Zdenek explained that Czechs saw the movies, yes – but they HEARD the music carried by Armed Forces Network radio broadcasts from Munich, and it all mixed together, images and sounds. (this sort of mixing of Cowboy and Hillbilly is addressed in Peterson’s Creating Country Music, if anyone is interested) They liked the songs, and didn’t know to distinguish them based on genre – they were all just known as “country.” The Tucny DVD shows western wear as an important style featured continuously from the 60s to the 90s…..the hats, boots, and themes, imaginative tropes, vocabulary, images.
Czechs seem to have a different genre distinction framework…or way of dealing with genre.
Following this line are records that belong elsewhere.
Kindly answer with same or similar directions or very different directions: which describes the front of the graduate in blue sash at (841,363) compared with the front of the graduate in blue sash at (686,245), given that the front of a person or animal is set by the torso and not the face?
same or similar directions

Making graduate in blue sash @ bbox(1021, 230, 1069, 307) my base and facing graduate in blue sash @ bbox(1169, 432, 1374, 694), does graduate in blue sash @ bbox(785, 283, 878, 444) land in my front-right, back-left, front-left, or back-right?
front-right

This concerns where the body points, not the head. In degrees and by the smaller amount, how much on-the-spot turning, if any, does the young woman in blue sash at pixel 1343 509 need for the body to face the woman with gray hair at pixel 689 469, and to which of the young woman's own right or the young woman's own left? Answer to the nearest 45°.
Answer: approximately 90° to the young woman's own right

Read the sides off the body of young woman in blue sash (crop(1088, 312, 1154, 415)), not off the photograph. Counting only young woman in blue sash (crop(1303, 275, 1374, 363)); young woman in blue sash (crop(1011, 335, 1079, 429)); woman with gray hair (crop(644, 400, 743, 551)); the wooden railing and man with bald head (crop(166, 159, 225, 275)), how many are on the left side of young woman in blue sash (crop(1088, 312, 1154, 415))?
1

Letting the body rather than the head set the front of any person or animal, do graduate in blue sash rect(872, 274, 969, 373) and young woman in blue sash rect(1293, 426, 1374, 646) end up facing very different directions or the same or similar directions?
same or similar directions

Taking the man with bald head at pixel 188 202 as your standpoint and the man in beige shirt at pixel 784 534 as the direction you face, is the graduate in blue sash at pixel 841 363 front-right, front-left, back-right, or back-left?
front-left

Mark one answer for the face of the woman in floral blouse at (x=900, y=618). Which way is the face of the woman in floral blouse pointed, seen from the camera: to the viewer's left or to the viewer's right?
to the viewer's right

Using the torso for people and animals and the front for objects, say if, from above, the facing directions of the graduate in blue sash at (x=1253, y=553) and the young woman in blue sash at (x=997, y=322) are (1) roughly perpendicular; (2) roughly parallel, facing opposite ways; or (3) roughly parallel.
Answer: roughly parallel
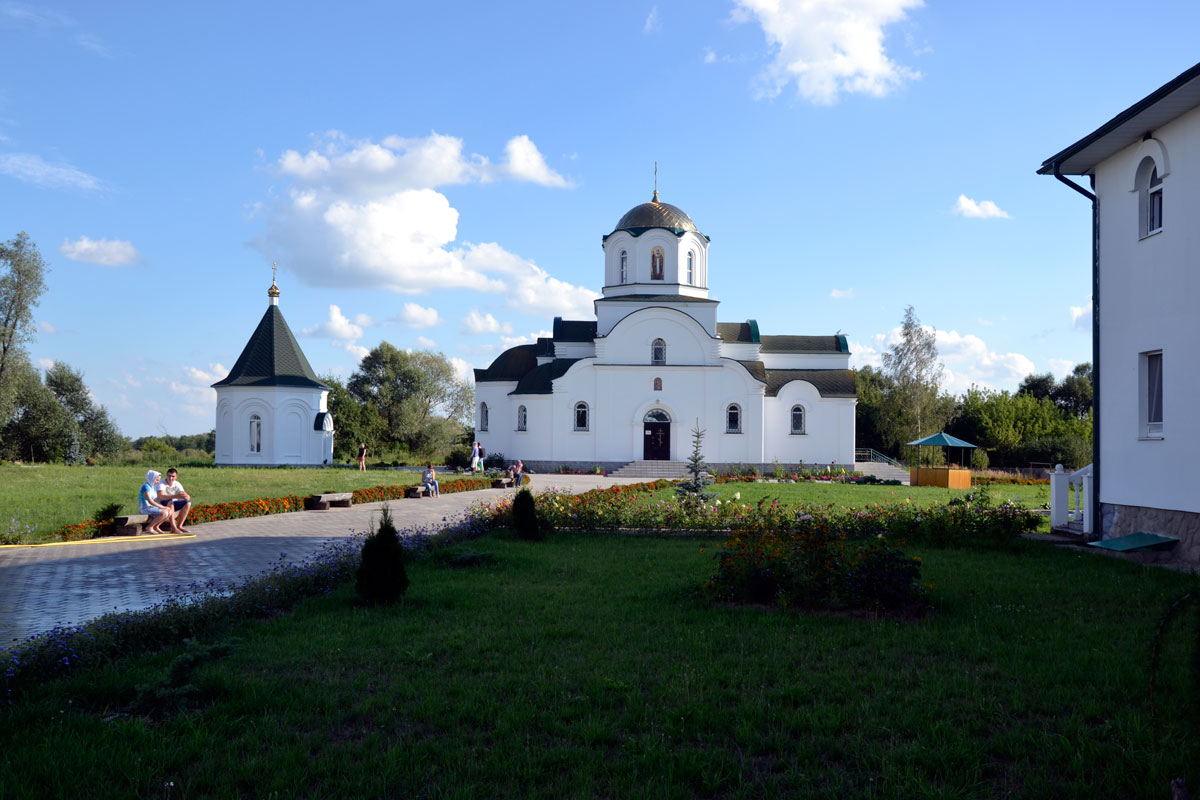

Parallel US reception/production of bluegrass dealth with “the western,” but wasn’t as suffused with it–and has come to mark “country” and “bluegrass” as related but very different. I guess this has to make sense; Czechs at mid-20th-century were engaged in a very different cultural political stage, one in which rock and roll was taking over through the 1950s, yes, but there were so many other things going on as well – Stalinist purges seem a bit different in scale than the Red Scares of McCarthyism–though they seem related.
I’m not sure exactly how the “acoustic instrument” and related traditionalist/purist rhetorics operated in the early years of Czech Americanism. They seem to have been there in Monroe’s work and life and in other situations (early festivals, connections to Appalachia and upland southern purity–see Rosenberg’s writing on the premature memorialization of Bill Monroe…by Bill Monroe.)
It seems clear that Czechs were operating in a situation where (American) identity-laden genre distinctions (as in “race records” and high/low bracketing) were less important than the performative value of the music – that it was American, and that it fit existing performative models, musical aptitudes, etc. But this is not the sort of thing that Zdenek was talking about. Seems like he was getting at something simpler: the music simply WORKED.